Glaubwürdigkeit von EDV-Dokumentationen

In zahnärztlichen Haftungsprozessen spielt die Behandlungsdokumentation eine erhebliche Rolle. Deren Richtigkeit wird vermutet und kann für und gegen den Zahnarzt sprechen. Es gilt der Grundsatz: Was dokumentiert ist, ist auch erfolgt, was nicht dokumentiert wurde, ist nicht erfolgt. Auf diese Weise können Aufklärungsrügen des Patienten abgewehrt aber auch dem Zahnarzt das Unterlassen einer notwendigen Befunderhebung angelastet werden. Die entsprechende Rechtsprechung wurde anhand der klassischen Papier-Dokumentation entwickelt.

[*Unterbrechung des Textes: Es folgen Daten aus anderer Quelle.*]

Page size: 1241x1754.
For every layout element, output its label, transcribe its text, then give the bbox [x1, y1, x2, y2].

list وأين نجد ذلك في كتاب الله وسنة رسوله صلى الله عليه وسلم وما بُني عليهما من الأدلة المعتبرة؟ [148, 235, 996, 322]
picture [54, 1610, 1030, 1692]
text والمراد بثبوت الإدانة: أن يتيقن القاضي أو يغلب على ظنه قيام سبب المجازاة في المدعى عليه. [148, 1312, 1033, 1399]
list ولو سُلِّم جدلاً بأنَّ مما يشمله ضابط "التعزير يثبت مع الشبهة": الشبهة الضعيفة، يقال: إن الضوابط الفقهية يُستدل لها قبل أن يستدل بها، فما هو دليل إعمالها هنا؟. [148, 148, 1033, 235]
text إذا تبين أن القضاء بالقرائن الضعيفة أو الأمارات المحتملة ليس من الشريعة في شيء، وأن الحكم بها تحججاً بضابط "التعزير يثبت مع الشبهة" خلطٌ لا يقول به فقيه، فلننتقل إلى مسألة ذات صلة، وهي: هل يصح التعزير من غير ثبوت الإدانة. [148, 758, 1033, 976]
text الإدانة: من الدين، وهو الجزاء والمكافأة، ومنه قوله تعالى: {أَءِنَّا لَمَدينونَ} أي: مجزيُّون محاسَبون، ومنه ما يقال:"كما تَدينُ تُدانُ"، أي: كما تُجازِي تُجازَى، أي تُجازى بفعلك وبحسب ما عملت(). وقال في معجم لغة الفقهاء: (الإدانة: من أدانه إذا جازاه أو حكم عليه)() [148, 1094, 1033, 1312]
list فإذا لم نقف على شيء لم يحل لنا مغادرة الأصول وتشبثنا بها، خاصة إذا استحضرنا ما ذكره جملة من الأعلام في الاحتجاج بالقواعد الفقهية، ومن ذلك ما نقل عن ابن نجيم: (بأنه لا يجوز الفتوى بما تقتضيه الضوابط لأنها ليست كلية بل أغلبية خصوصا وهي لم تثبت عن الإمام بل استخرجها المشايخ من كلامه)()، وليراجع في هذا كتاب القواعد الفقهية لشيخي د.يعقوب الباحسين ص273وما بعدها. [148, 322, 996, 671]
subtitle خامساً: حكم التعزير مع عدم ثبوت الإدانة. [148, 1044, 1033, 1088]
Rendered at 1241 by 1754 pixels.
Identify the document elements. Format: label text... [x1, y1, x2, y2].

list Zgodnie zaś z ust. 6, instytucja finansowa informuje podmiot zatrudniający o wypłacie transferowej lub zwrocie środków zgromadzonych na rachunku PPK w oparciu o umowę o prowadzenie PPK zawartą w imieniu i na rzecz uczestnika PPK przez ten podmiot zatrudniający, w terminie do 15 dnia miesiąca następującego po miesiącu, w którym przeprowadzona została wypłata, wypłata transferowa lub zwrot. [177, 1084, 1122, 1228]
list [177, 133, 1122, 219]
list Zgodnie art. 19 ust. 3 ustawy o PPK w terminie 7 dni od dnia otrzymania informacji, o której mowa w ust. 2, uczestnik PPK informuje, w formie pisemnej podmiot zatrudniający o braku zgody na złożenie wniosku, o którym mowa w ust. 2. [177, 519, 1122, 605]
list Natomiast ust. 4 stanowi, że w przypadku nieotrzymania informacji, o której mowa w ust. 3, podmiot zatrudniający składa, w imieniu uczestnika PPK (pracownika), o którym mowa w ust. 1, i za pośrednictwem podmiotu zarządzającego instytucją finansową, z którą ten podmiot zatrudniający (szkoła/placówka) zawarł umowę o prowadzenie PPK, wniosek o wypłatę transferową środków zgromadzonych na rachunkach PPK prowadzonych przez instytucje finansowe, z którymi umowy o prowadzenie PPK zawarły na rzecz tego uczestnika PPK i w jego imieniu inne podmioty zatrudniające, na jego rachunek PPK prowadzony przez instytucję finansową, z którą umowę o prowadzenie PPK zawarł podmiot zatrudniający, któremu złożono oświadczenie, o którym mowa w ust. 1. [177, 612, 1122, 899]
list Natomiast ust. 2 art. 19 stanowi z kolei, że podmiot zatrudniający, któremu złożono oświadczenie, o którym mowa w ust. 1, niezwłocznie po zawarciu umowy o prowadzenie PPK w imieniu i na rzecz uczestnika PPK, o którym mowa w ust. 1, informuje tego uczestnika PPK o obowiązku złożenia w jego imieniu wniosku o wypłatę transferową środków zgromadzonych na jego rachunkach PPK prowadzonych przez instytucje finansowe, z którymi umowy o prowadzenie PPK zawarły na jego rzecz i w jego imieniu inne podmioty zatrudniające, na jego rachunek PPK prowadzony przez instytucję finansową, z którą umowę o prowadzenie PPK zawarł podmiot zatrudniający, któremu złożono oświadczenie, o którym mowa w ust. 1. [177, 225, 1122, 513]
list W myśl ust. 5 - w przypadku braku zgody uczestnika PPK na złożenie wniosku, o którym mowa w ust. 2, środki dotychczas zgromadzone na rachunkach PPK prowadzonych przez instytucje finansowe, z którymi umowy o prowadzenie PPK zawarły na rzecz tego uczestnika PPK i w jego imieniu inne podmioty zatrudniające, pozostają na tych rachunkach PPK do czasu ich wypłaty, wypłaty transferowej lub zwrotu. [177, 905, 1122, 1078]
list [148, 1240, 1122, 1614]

Immer mehr Zahnärzte führen eine papierlose EDV-Dokumentation durch. Diese ist grundsätzlich weniger gegen Manipulationen geschützt als eine papiergebundene mit fortlaufender Seitennummerierung. Deshalb taucht immer öfter die Frage auf, ob eine solche EDV-Dokumentation den gleichen Beweiswert für und gegen den Zahnarzt hat wie die papiergebundene. Hierzu hat das Oberlandesgericht Naumburg (im Folgenden: OLG) ein wegweisendes Urteil gefällt (Az. 1 U 45/11).

Das OLG hat hierzu ausgeführt, dass der Beweiswert einer ärztlichen Behandlungsdokumentation nicht dadurch gemindert wird, dass ein EDV-Programm verwendet wird, das nicht gegen nachträgliche Veränderbarkeit gesichert ist, wenn der beklagte Arzt plausibel darlegen kann, dass seine Eintragung richtig ist, und sie aus medizinischen Gesichtspunkten schlüssig erscheint. Das bedeutet: Grundsätzlich ist eine EDV-Dokumentation gleichwertig, jedoch wird vom Arzt erwartet, dass er dem Gericht „plausibel darlegt“, dass seine Eintragung richtig ist. Auch soll sie offenbar von dem gerichtlich bestellten Gutachter auf ihre Schlüssigkeit geprüft werden.

Das OLG nennt noch zwei Punkte, die Zweifel an der Richtigkeit der Behandlungsdokumentation aufkommen lassen: Nachträgliche Änderungen und ein großer zeitlicher Abstand zwischen der Behandlung und ihrer Dokumentation.

Es bleibt abzuwarten, ob diese Rechtsprechung vor dem höchsten deutschen Gericht in Zivilsachen, dem Bundesgerichtshof, Bestand haben wird. Außerdem ist jeder Zahnarzt gut beraten, sich bei der Dokumentation viel Mühe zu geben. Wer nur Abrechnungsziffern notiert, gerät schnell in Beweisschwierigkeiten – egal, ob papierlos oder auf Papier gearbeitet wird.